D. Mahkemece Bozmaya Uyularak Verilen Üçüncü Karar

Mahkemenin yukarıda tarih ve sayısı belirtilen kararı ile birleştirilen davanın tefrikine, davanın kısmen kabulüne ve el atma tazminatı ile ecrimisilin davalı taraftan tahsil edilerek davacıya ödenmesine karar verilmiştir.

V. TEMYİZ

A. Temyiz Yoluna Başvuranlar

İlk Derece Mahkemesinin yukarıda belirtilen kararına karşı süresi içinde davalı idare vekili temyiz isteminde bulunmuştur.

B. Temyiz Sebepleri

Davalı idare vekili temyiz dilekçesinde özetle; uzlaşma dava şartı yerine getirilmeden dava açıldığından dava şartı yokluğundan davanın reddine karar verilmesi gerektiğini, dava konusu taşınmaza el koyma tarihindeki niteliği esas alınarak değer biçilmesi gerektiğini, taşınmazın müvekkili idare tarafından yapılan tesisler sayesinde sulu arazi niteliğini kazandığını, bu nedenle kuru tarım arazisi olarak kabul edilerek değerlendirme yapılmasını, münavebe deseninde getirisi yüksek ürünlerin tercih edildiğini, buğday ürününün münavebeye eklenmediğini, münavebe ürünlerinde verim miktarları ile fiyatların yüksek, üretim masraflarının ise düşük alındığını, ıslah edilen miktar için ıslah tarihinden itibaren yasal faize hükmedilmesi gerektiğini ileri sürerek kararın bozulması istemi ile temyiz yoluna başvurmuştur.

C. Gerekçe

1. Uyuşmazlık ve Hukukî Nitelendirme

Uyuşmazlık, temel olarak davacı tapu maliki ile davalı idare arasındaki kamulaştırmasız el atılan taşınmazın değerinin biçilmesi ile bedelinin ve ecrimisilin tahsili hususundadır.

2. İlgili Hukuk

1. 6100 sayılı Kanun'un geçici 3 üncü maddesi gereği yürürlükte bulunan 1086 sayılı Hukuk Usulü Muhakemeleri Kanunu’nun (1086 sayılı Kanun) 26.09.2004 tarihli ve 5236 sayılı Kanunla yapılan değişiklikten önceki 427 ile 439 uncu maddeler

2. Yargıtay İçtihadı Birleştirme Büyük Genel Kurulunun, 16.05.1956 tarihli ve 1956/1 Esas, 1956/6 Karar sayılı kararının ilgili bölümü şöyledir: “... Usûlü dairesinde istimlak muamelesine tevessül edilmeksizin gayrimenkulü yola kalbedilen şahsın, esas itibarıyla, gayrimenkulünü yola kalbeden amme hükmi şahsiyeti aleyhine meni müdahale davası açmağa hakkı olduğuna, ancak dilerse bu fiili duruma razı olarak, mülkiyet hakkının amme hükmi şahsiyetine devrine karşılık gayrimenkulünün bedelinin tahsilini de dava edebileceğine ve isteyebileceği bedelin de mülkiyet hakkının devrine razı olduğu tarih olan dava tarihindeki bedel olduğuna 16.05.1956 tarihinde ilk toplantıda ittifakla karar verildi.”

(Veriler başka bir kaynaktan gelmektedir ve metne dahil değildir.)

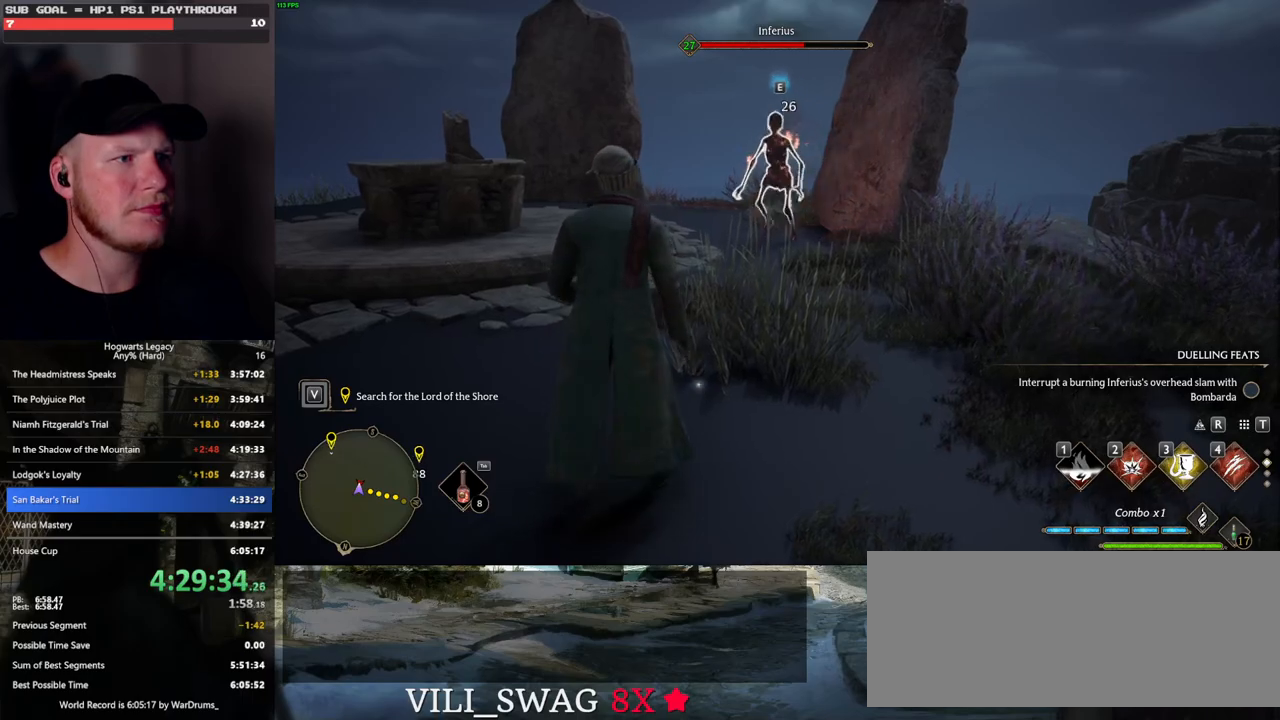
{"keys": [], "mouse": [], "events": []}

3. Yargıtay İçtihadı Birleştirme Büyük Genel Kurulunun, 16.05.1956 tarihli ve 1954/1 Esas, 1956/7 Karar sayılı kararı ile “... Usûlü dairesinde istimlak muamelesine tevessül edilmeksizin gayrimenkulü yola kalbedilen şahsın, gayrimenkulünün bedelinin tahsiline ilişkin olarak, gayrimenkulünü yola kalbeden hükmü şahsiyeti aleyhine açacağı bedel davasında müruruzamanın mevzuubahis olamayacağına ve bu itibarla da, hadisede Borçlar Kanunu'nun 66. maddesinin tatbik kabiliyeti bulunmadığına...” karar verilmiştir.

3. Değerlendirme

1. Temyizen incelenen Mahkeme kararında ve kararın gerekçesinde hukuk kurallarının somut olaya uygulanmasında bir isabetsizlik bulunmadığı ve bozmaya uyulmakla karşı taraf yararına kazanılmış hak durumunu oluşturan yönlerin ise yeniden incelenmesine hukukça imkân bulunmadığı anlaşılmakla; davalı idare vekilinin aşağıdaki paragrafın kapsamı dışındaki temyiz itirazları yerinde görülmemiştir.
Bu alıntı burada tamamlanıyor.